» **To do**:
A: List each approach that the question about splitting a ViewController into categories says the writer found or thought about.
B: In the question about splitting a ViewController into categories, which keyboard shortcut does the writer mention for navigating the class?
C: Extend the question about splitting a ViewController into categories, starting after its last sentence.

Reputation: 203
Right now I want to split my ViewController, containing public methods, into several files for easier management and navigation. I know that categories can do this, but it's largely used by importing the categories each and everytime you want to use them. The ViewController I'm working on is meant to be subclassed A LOT of times, so that's not really an option.
What I want to achieve is splitting those public methods into categories and combine all those categories into one file, importing them in the header file to ensure that subclasses do not need to import them again and again.
Is there a way to do this? I searched around, but all that I've found is:
Declare the categories in one same header, declare them in multiple implementation file
This is not what I'm looking for, because I heavily document my code inline to take advantage of XCode 5's ability to display inline documents. Navigating the class without using Ctrl+6 is already a nightmare labyrinth due to all the documentation. It will alleviate the problem with implementation file, but not what I'm looking for.
Declare the categories in split headers
All that I've found regarding this are for private uses in that class only (import the categories in the implementation file). I need to split the public methods as well and have them available for subclasses to see.
I thought about creating a class that imports all the categories, essentially hiding the actual class, but that locks me out from protected variables (and I need those).

» **Entries supplied**:
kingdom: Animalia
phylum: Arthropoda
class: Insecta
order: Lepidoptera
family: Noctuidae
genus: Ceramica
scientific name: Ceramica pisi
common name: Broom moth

---

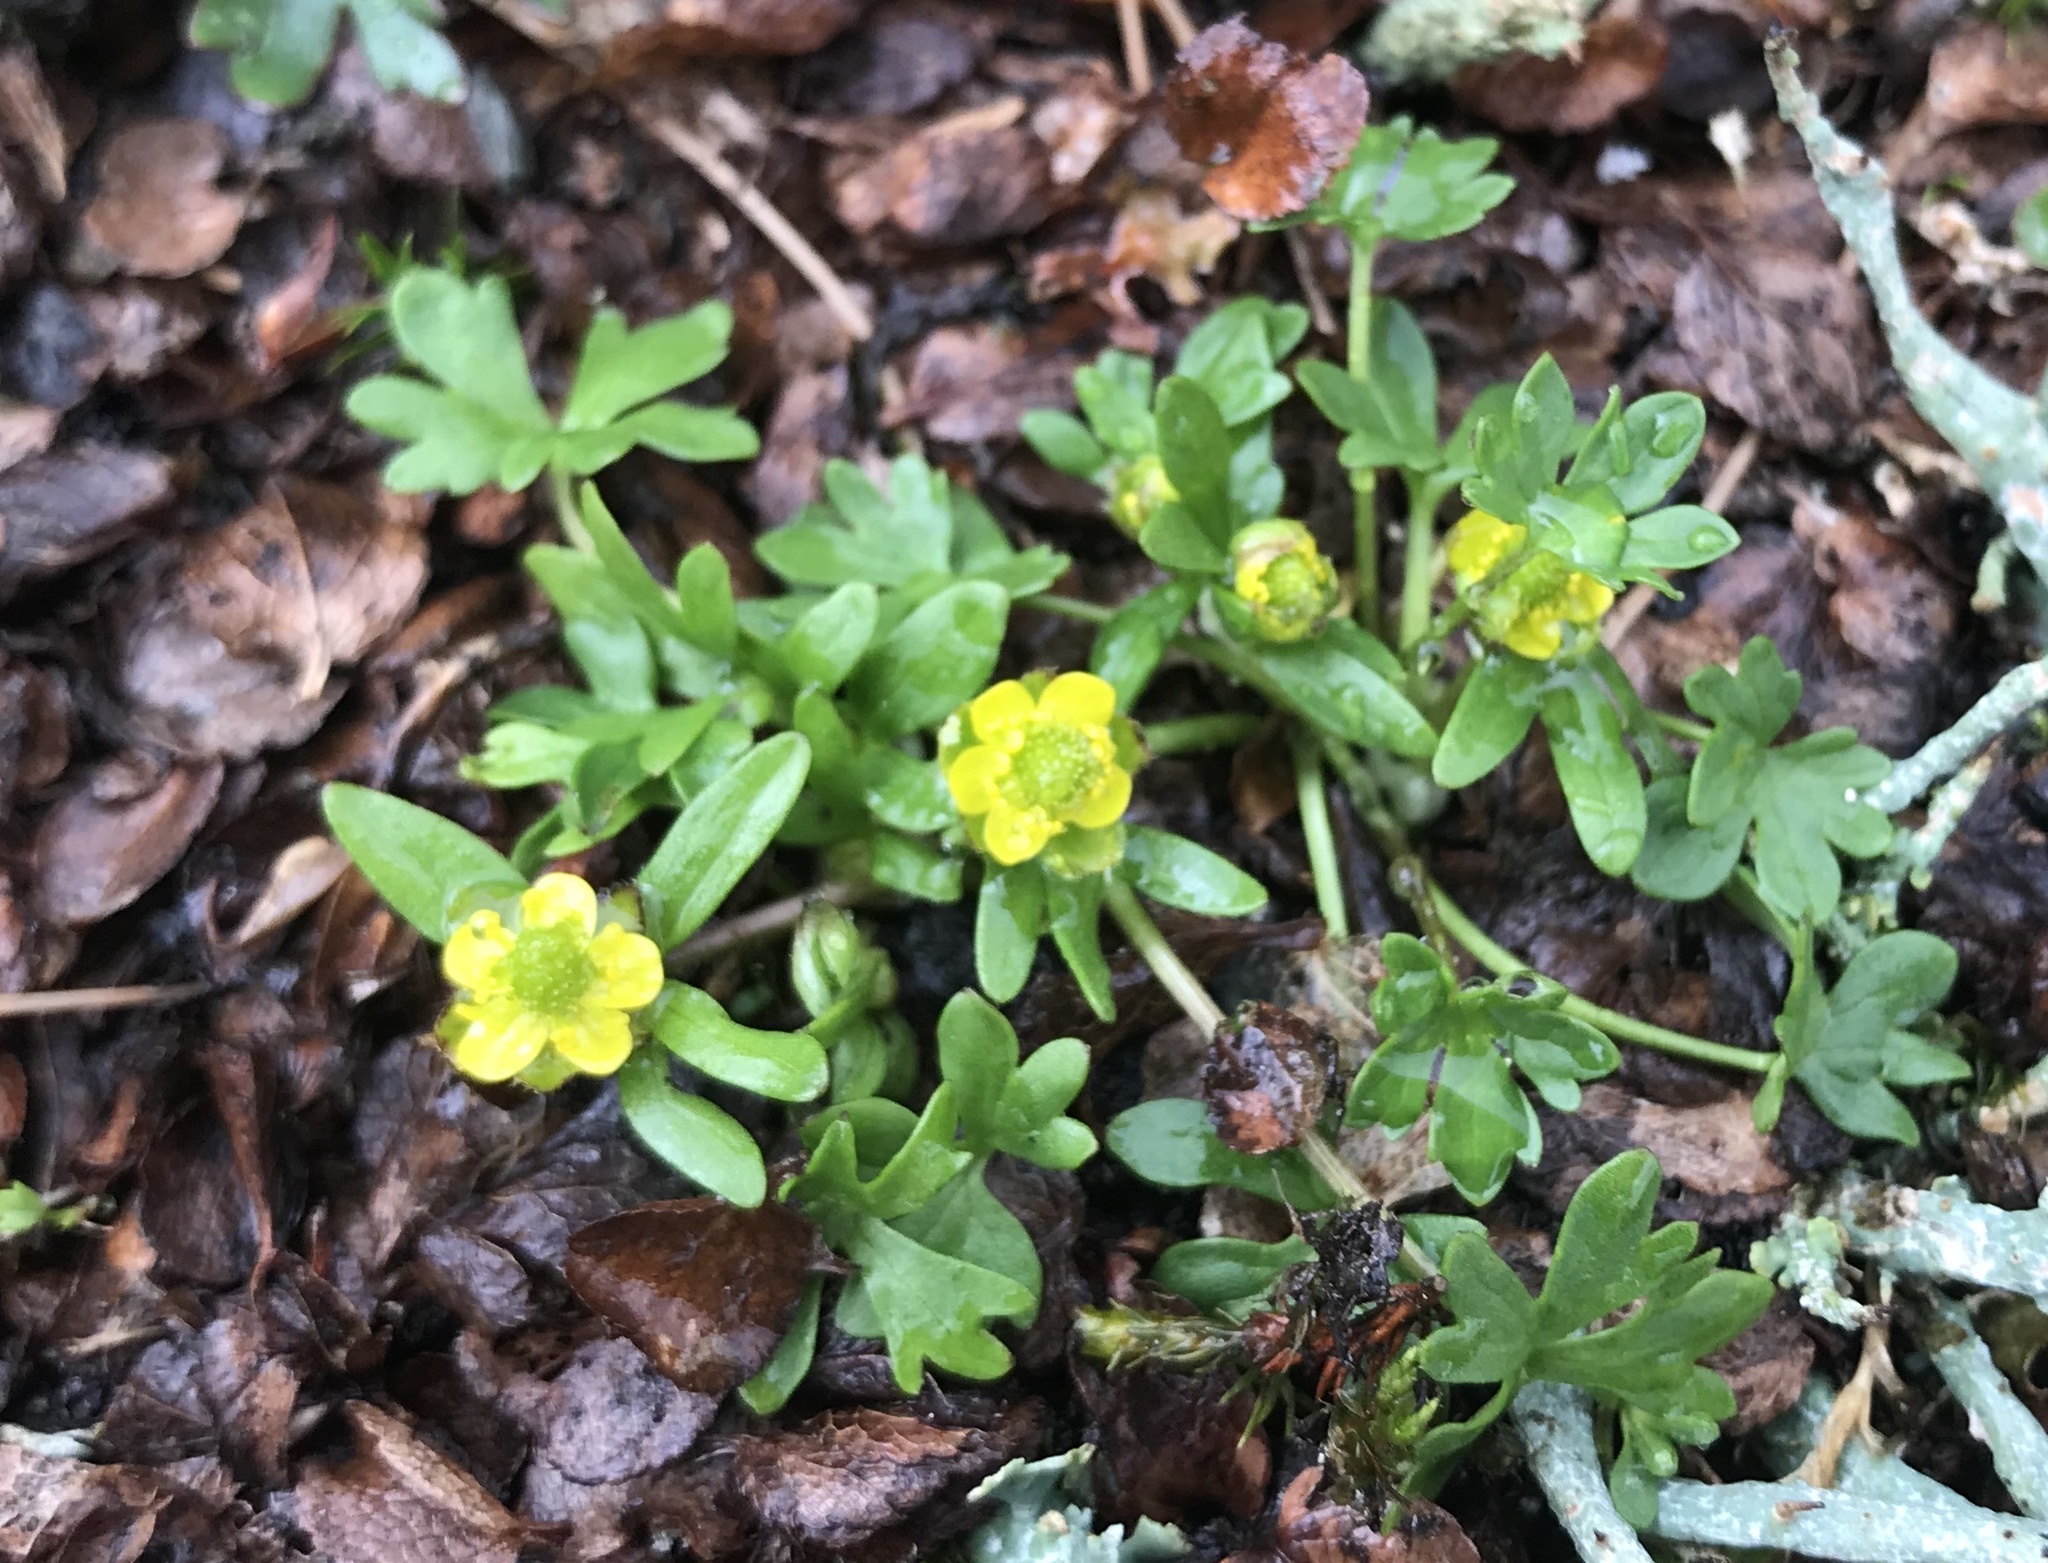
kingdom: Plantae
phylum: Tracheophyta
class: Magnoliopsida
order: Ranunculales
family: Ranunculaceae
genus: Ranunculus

» **Set of answers**:
A:
- Declare the categories in one same header, and declare them in multiple implementation files.
- Declare the categories in split headers.
- Create a class that imports all the categories, hiding the actual class.

B: Ctrl+6

C:
Is there a... solution to this, or is this really that impossible with the current Objective C?
EDIT: I've heard that DocSets is the way Apple go to allow them to display documentation without documenting the code inline. If using DocSet allows me to clean up my header code (that is, move the documentation elsewhere) and still have the documentation available in Quick Help, I'd like to learn that
Upvotes: 0
Views: 120
Reputation: 203
I decided to just split the implementation file. Restructuring the class for multiple headers took longer and is harder than I expected. I think the scenario that I posted cannot be solved in the way that I wanted it to be.
Upvotes: 0
Reputation: 8012
Declare your categories in separate header files. Write another header file whose sole purpose is to #include each of the category headers that has public API. Use that single header file when writing subclasses. Write yet another header file that includes the single public file and any additional private category headers, for your internal use.
This is similar to what frameworks do with their classes. Foundation's classes are declared in separate files NSObject.h, NSArray.h, etc. Then Foundation/Foundation.h includes each of the headers for public classes.
Upvotes: 1
Reputation: 25907
In these circumstances, I would import the necessary categories on the .h of the parent class, this way the subclasses get the categories as well.